'''
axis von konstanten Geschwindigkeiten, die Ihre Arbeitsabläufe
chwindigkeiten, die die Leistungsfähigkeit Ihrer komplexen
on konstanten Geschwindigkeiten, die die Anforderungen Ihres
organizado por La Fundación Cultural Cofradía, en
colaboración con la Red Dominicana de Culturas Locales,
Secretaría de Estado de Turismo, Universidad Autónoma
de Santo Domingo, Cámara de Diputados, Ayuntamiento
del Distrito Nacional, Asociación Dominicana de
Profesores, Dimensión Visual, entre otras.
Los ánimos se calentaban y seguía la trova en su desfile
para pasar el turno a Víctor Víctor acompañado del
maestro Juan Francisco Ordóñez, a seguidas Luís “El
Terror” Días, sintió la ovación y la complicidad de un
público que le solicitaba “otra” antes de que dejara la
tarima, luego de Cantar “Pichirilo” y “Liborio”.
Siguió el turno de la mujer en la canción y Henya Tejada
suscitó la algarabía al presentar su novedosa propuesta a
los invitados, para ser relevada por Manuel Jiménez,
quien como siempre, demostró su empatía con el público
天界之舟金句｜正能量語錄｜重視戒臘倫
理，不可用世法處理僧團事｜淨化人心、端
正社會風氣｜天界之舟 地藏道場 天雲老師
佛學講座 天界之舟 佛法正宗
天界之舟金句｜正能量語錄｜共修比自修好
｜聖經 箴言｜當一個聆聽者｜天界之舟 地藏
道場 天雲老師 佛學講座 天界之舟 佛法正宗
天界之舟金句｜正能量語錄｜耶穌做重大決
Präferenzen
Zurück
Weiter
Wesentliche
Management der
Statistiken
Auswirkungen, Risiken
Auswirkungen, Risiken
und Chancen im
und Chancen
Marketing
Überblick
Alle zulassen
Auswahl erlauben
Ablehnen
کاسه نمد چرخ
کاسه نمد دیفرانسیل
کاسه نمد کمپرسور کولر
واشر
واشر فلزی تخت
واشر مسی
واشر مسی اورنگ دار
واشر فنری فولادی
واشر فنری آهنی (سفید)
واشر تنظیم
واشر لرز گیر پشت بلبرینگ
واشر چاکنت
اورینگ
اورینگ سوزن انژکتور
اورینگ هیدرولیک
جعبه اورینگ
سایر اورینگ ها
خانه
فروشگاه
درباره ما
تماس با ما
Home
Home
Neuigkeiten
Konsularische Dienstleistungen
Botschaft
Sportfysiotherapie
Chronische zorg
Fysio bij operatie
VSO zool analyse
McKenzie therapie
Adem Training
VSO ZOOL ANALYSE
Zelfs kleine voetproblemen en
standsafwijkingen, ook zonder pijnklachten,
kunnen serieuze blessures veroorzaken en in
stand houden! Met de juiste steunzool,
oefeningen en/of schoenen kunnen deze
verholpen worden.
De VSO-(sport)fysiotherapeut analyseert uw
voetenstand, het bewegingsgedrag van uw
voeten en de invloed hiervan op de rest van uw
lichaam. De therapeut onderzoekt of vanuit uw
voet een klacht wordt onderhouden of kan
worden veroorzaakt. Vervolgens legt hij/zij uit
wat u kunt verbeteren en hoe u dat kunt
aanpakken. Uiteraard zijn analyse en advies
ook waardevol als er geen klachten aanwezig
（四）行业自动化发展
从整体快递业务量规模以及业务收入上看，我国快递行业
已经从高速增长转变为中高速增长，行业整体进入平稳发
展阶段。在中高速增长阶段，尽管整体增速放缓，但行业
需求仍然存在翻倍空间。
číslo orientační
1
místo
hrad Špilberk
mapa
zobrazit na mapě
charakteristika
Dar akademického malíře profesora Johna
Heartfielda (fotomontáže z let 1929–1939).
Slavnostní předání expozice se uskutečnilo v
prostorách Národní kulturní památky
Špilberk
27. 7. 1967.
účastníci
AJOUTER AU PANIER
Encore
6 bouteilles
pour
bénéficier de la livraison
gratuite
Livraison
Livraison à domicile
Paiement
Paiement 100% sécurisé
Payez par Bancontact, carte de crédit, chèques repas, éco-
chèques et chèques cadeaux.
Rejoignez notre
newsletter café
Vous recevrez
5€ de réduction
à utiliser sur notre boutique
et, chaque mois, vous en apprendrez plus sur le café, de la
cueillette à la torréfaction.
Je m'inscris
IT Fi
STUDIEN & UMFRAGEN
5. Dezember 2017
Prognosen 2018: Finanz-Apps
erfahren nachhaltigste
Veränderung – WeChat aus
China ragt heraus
'''
Write out the lines of the entries, word for word, from the first through the one containing "los invitados, para", and stop at that line.

axis von konstanten Geschwindigkeiten, die Ihre Arbeitsabläufe
chwindigkeiten, die die Leistungsfähigkeit Ihrer komplexen
on konstanten Geschwindigkeiten, die die Anforderungen Ihres
organizado por La Fundación Cultural Cofradía, en
colaboración con la Red Dominicana de Culturas Locales,
Secretaría de Estado de Turismo, Universidad Autónoma
de Santo Domingo, Cámara de Diputados, Ayuntamiento
del Distrito Nacional, Asociación Dominicana de
Profesores, Dimensión Visual, entre otras.
Los ánimos se calentaban y seguía la trova en su desfile
para pasar el turno a Víctor Víctor acompañado del
maestro Juan Francisco Ordóñez, a seguidas Luís “El
Terror” Días, sintió la ovación y la complicidad de un
público que le solicitaba “otra” antes de que dejara la
tarima, luego de Cantar “Pichirilo” y “Liborio”.
Siguió el turno de la mujer en la canción y Henya Tejada
suscitó la algarabía al presentar su novedosa propuesta a
los invitados, para ser relevada por Manuel Jiménez,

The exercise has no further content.